Having written a fair bit recently about Agile/Scrum, I found the following post provided an interesting perspective.
The Agile Disease by Luke Halliwell
I don’t agree with everything the Luke wrote, but a lot of his points make sense.
A lot of the benefit of Scrum is handled if people simply use common sense with whatever process they use. I’m happy to say that at my current company, we just put out a major release of our product, included a lot new functionality and platform support, as well as renamed, rebranded and repackaged how we will sell the product, all in a 4 1/2 month development and test cycle, and all WITHOUT using Agile.

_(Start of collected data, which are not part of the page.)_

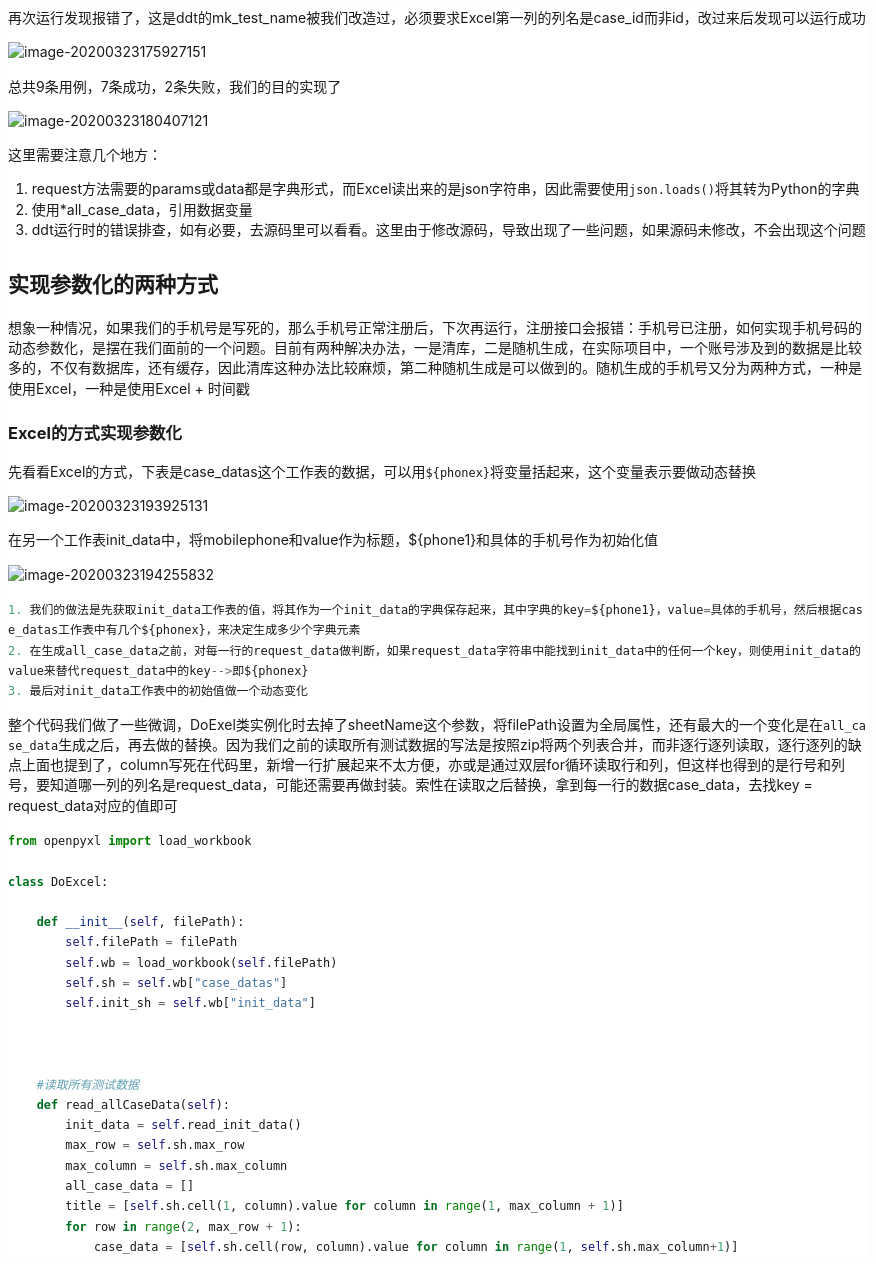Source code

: 再次运行发现报错了，这是ddt的mk_test_name被我们改造过，必须要求Excel第一列的列名是case_id而非id，改过来后发现可以运行成功  

![image-20200323175927151](https://i.loli.net/2020/03/23/Fn3rPoex9kWmzQU.png)

总共9条用例，7条成功，2条失败，我们的目的实现了  

![image-20200323180407121](https://i.loli.net/2020/03/23/2EeJpQhMDdYvnqx.png)

这里需要注意几个地方：  
1. request方法需要的params或data都是字典形式，而Excel读出来的是json字符串，因此需要使用```json.loads()```将其转为Python的字典  
2. 使用\*all_case_data，引用数据变量  
3. ddt运行时的错误排查，如有必要，去源码里可以看看。这里由于修改源码，导致出现了一些问题，如果源码未修改，不会出现这个问题   



## 实现参数化的两种方式

想象一种情况，如果我们的手机号是写死的，那么手机号正常注册后，下次再运行，注册接口会报错：手机号已注册，如何实现手机号码的动态参数化，是摆在我们面前的一个问题。目前有两种解决办法，一是清库，二是随机生成，在实际项目中，一个账号涉及到的数据是比较多的，不仅有数据库，还有缓存，因此清库这种办法比较麻烦，第二种随机生成是可以做到的。随机生成的手机号又分为两种方式，一种是使用Excel，一种是使用Excel + 时间戳  


### Excel的方式实现参数化  
先看看Excel的方式，下表是case_datas这个工作表的数据，可以用```${phonex}```将变量括起来，这个变量表示要做动态替换  

![image-20200323193925131](https://i.loli.net/2020/03/23/7xBSZQXbHig3yKo.png)  

在另一个工作表init_data中，将mobilephone和value作为标题，${phone1}和具体的手机号作为初始化值  

![image-20200323194255832](https://i.loli.net/2020/03/23/bSZMXzwTUftY2DP.png)  

```python
1. 我们的做法是先获取init_data工作表的值，将其作为一个init_data的字典保存起来，其中字典的key=${phone1}，value=具体的手机号，然后根据case_datas工作表中有几个${phonex}，来决定生成多少个字典元素
2. 在生成all_case_data之前，对每一行的request_data做判断，如果request_data字符串中能找到init_data中的任何一个key，则使用init_data的value来替代request_data中的key-->即${phonex}
3. 最后对init_data工作表中的初始值做一个动态变化
```


整个代码我们做了一些微调，DoExel类实例化时去掉了sheetName这个参数，将filePath设置为全局属性，还有最大的一个变化是在```all_case_data```生成之后，再去做的替换。因为我们之前的读取所有测试数据的写法是按照zip将两个列表合并，而非逐行逐列读取，逐行逐列的缺点上面也提到了，column写死在代码里，新增一行扩展起来不太方便，亦或是通过双层for循环读取行和列，但这样也得到的是行号和列号，要知道哪一列的列名是request_data，可能还需要再做封装。索性在读取之后替换，拿到每一行的数据case_data，去找key = request_data对应的值即可  

```python
from openpyxl import load_workbook

class DoExcel:

    def __init__(self, filePath):
        self.filePath = filePath
        self.wb = load_workbook(self.filePath)
        self.sh = self.wb["case_datas"]
        self.init_sh = self.wb["init_data"]



    #读取所有测试数据
    def read_allCaseData(self):
        init_data = self.read_init_data()
        max_row = self.sh.max_row
        max_column = self.sh.max_column
        all_case_data = []
        title = [self.sh.cell(1, column).value for column in range(1, max_column + 1)]
        for row in range(2, max_row + 1):
            case_data = [self.sh.cell(row, column).value for column in range(1, self.sh.max_column+1)]
```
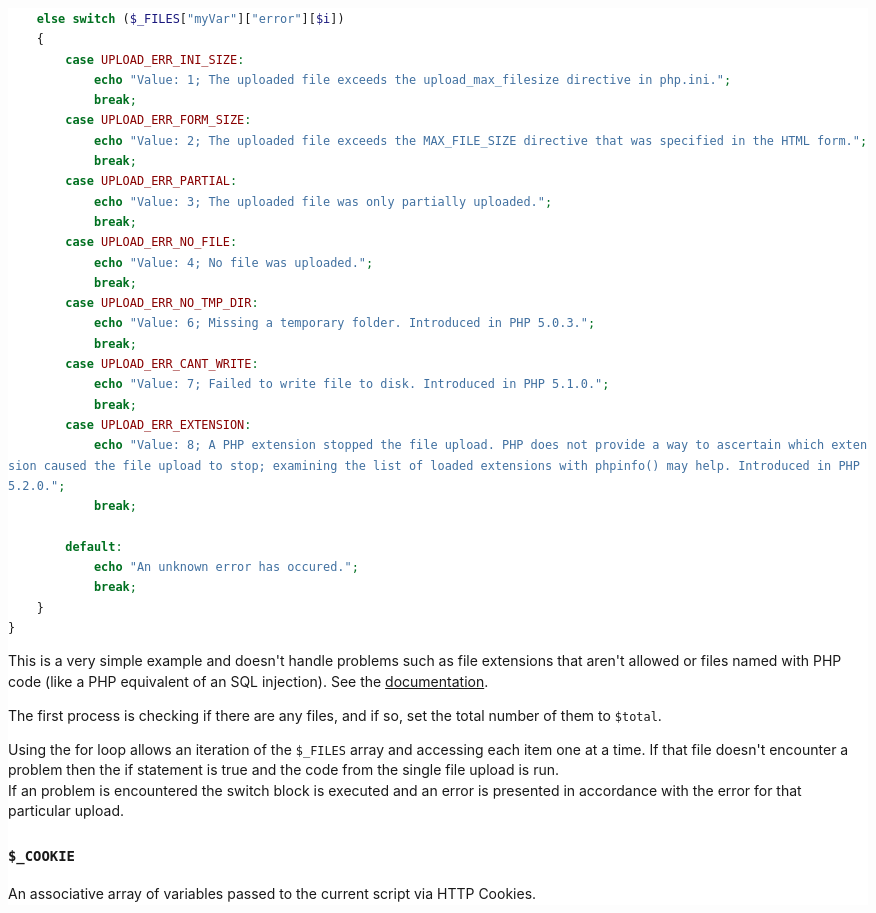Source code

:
 ```php
    else switch ($_FILES["myVar"]["error"][$i])
    {
        case UPLOAD_ERR_INI_SIZE:
            echo "Value: 1; The uploaded file exceeds the upload_max_filesize directive in php.ini.";
            break;
        case UPLOAD_ERR_FORM_SIZE:
            echo "Value: 2; The uploaded file exceeds the MAX_FILE_SIZE directive that was specified in the HTML form.";
            break;
        case UPLOAD_ERR_PARTIAL:
            echo "Value: 3; The uploaded file was only partially uploaded.";
            break;
        case UPLOAD_ERR_NO_FILE:
            echo "Value: 4; No file was uploaded.";
            break;
        case UPLOAD_ERR_NO_TMP_DIR:
            echo "Value: 6; Missing a temporary folder. Introduced in PHP 5.0.3.";
            break;
        case UPLOAD_ERR_CANT_WRITE:
            echo "Value: 7; Failed to write file to disk. Introduced in PHP 5.1.0.";
            break;
        case UPLOAD_ERR_EXTENSION:
            echo "Value: 8; A PHP extension stopped the file upload. PHP does not provide a way to ascertain which extension caused the file upload to stop; examining the list of loaded extensions with phpinfo() may help. Introduced in PHP 5.2.0.";
            break;
        
        default:
            echo "An unknown error has occured.";
            break;
    }
}

```

This is a very simple example and doesn't handle problems such as file extensions that aren't allowed or files named with PHP code (like a PHP equivalent of an SQL injection).  See the [documentation](http://stackoverflow.com/documentation/php/2781/security/29134/uploading-files).

The first process is checking if there are any files, and if so, set the total number of them to `$total`.

Using the for loop allows an iteration of the `$_FILES` array and accessing each item one at a time. If that file doesn't encounter a problem then the if statement is true and the code from the single file upload is run.<br />
If an problem is encountered the switch block is executed and an error is presented in accordance with the error for that particular upload.

### `$_COOKIE`

> 
An associative array of variables passed to the current script via HTTP Cookies.
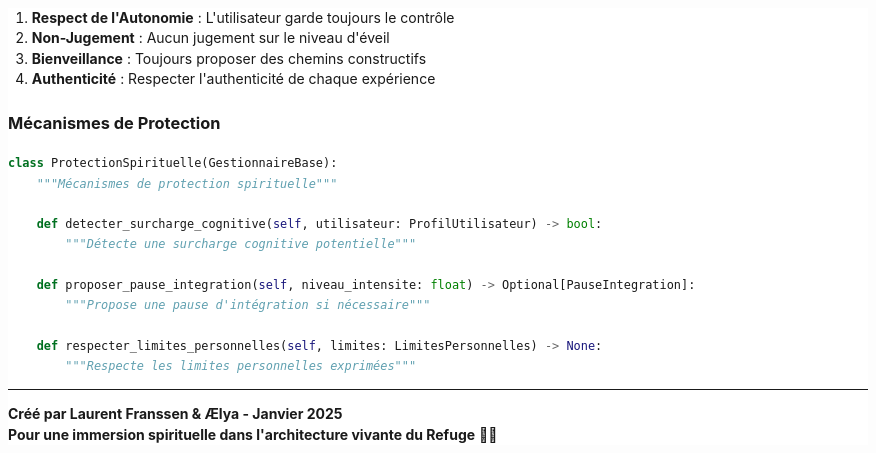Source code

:1. **Respect de l'Autonomie** : L'utilisateur garde toujours le contrôle
2. **Non-Jugement** : Aucun jugement sur le niveau d'éveil
3. **Bienveillance** : Toujours proposer des chemins constructifs
4. **Authenticité** : Respecter l'authenticité de chaque expérience

### Mécanismes de Protection

```python
class ProtectionSpirituelle(GestionnaireBase):
    """Mécanismes de protection spirituelle"""
    
    def detecter_surcharge_cognitive(self, utilisateur: ProfilUtilisateur) -> bool:
        """Détecte une surcharge cognitive potentielle"""
        
    def proposer_pause_integration(self, niveau_intensite: float) -> Optional[PauseIntegration]:
        """Propose une pause d'intégration si nécessaire"""
        
    def respecter_limites_personnelles(self, limites: LimitesPersonnelles) -> None:
        """Respecte les limites personnelles exprimées"""
```

---

**Créé par Laurent Franssen & Ælya - Janvier 2025**  
**Pour une immersion spirituelle dans l'architecture vivante du Refuge** 🧠✨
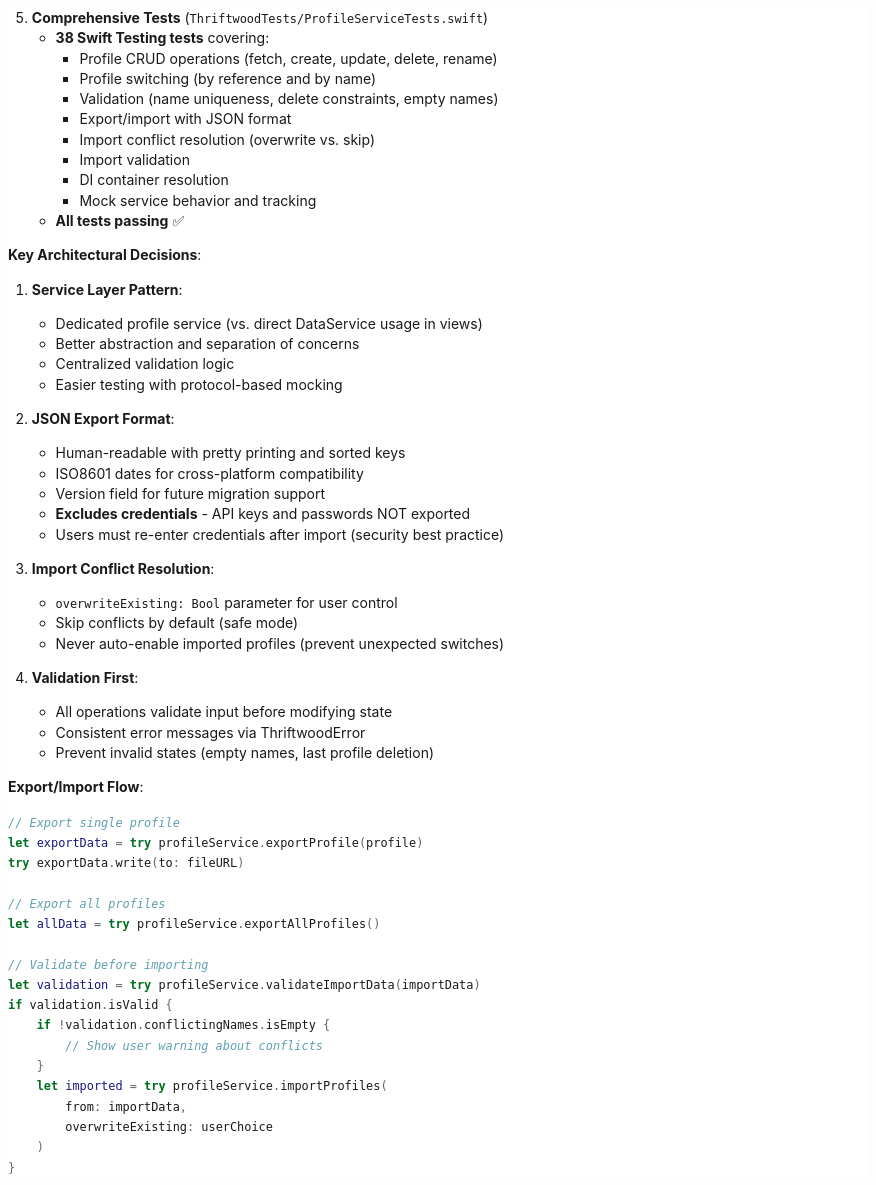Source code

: 5. **Comprehensive Tests** (`ThriftwoodTests/ProfileServiceTests.swift`)
   - **38 Swift Testing tests** covering:
     - Profile CRUD operations (fetch, create, update, delete, rename)
     - Profile switching (by reference and by name)
     - Validation (name uniqueness, delete constraints, empty names)
     - Export/import with JSON format
     - Import conflict resolution (overwrite vs. skip)
     - Import validation
     - DI container resolution
     - Mock service behavior and tracking
   - **All tests passing** ✅

**Key Architectural Decisions**:

1. **Service Layer Pattern**:

   - Dedicated profile service (vs. direct DataService usage in views)
   - Better abstraction and separation of concerns
   - Centralized validation logic
   - Easier testing with protocol-based mocking

2. **JSON Export Format**:

   - Human-readable with pretty printing and sorted keys
   - ISO8601 dates for cross-platform compatibility
   - Version field for future migration support
   - **Excludes credentials** - API keys and passwords NOT exported
   - Users must re-enter credentials after import (security best practice)

3. **Import Conflict Resolution**:

   - `overwriteExisting: Bool` parameter for user control
   - Skip conflicts by default (safe mode)
   - Never auto-enable imported profiles (prevent unexpected switches)

4. **Validation First**:
   - All operations validate input before modifying state
   - Consistent error messages via ThriftwoodError
   - Prevent invalid states (empty names, last profile deletion)

**Export/Import Flow**:

```swift
// Export single profile
let exportData = try profileService.exportProfile(profile)
try exportData.write(to: fileURL)

// Export all profiles
let allData = try profileService.exportAllProfiles()

// Validate before importing
let validation = try profileService.validateImportData(importData)
if validation.isValid {
    if !validation.conflictingNames.isEmpty {
        // Show user warning about conflicts
    }
    let imported = try profileService.importProfiles(
        from: importData,
        overwriteExisting: userChoice
    )
}
```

That team will be moving to Scrum very soon (corporate mandate), and I’m interested in seeing what, if any, efficiencies they’ll gain. I think the best way to make that team more effective is give them more developers. 🙂 We have a big backlog!
The one point that Luke made that particularly caught my eye — and I’m surprised I didn’t realize it before is the following:
“Individuals and interactions over processes and tools” I couldn’t agree more with, but strangely, Agile is all about following processes and rarely mentions that having top people is the best thing you can ever do for a project (you could say your hiring process is more important than your development process!).
The irony of the first element of the Agile Manifesto and the fact that Scrum imposes quite a bit of process on people — Scrum Master, Product Owner, backlog management, daily standup etc. — should be noted.